§ PROBLEM TO WORK ON:
How many lines in the entries below include the word "source"? Respond with the number only.

§ DATA FOR THE TASK:
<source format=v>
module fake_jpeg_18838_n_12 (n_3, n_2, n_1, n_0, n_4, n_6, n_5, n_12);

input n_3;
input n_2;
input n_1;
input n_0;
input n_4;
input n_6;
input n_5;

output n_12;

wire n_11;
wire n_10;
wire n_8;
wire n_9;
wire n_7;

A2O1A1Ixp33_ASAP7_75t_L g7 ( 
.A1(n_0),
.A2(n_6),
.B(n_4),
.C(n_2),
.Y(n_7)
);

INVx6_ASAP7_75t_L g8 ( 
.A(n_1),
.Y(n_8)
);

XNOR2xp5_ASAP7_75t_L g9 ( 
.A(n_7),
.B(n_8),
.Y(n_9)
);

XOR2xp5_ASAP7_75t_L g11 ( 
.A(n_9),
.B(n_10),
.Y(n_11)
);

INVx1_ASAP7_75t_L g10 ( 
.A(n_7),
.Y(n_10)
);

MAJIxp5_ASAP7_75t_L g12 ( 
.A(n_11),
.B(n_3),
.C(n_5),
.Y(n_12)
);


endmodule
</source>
---
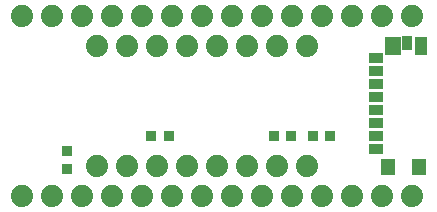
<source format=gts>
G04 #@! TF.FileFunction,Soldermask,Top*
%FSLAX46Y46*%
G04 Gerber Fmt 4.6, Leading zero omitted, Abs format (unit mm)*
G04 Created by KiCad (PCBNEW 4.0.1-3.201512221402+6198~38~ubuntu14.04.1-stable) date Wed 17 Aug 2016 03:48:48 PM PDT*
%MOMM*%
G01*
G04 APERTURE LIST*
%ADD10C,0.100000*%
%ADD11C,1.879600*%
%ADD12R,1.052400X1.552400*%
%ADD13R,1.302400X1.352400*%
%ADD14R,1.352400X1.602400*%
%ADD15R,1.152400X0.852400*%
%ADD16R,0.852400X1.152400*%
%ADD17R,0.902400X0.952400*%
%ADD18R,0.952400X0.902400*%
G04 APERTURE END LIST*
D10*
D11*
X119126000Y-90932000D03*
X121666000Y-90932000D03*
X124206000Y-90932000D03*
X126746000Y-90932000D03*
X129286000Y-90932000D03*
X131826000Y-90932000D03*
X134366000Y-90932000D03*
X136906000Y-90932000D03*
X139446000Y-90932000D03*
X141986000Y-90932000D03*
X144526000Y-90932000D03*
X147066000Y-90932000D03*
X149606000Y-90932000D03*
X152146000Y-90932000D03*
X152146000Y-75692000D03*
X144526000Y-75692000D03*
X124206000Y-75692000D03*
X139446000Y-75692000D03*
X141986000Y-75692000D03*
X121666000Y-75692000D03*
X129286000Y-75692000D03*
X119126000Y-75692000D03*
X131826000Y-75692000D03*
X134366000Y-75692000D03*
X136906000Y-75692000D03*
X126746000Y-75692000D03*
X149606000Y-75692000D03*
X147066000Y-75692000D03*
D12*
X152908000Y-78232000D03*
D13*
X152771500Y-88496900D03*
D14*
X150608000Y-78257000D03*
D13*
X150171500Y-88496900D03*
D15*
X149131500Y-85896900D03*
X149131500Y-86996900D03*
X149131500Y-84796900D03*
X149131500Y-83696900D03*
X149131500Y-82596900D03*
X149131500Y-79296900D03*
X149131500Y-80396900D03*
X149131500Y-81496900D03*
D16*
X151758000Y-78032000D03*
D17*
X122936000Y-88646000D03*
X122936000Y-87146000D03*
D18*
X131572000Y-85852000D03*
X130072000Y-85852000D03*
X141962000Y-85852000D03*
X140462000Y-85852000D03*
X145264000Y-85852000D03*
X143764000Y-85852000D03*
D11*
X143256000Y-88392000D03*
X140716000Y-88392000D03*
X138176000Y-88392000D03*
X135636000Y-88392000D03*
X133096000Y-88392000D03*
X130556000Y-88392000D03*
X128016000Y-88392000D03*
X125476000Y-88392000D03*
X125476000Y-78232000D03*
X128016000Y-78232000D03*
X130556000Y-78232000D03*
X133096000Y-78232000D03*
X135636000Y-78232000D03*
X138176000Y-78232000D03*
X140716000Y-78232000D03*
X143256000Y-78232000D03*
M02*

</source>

§ EXPECTED ANSWER:
4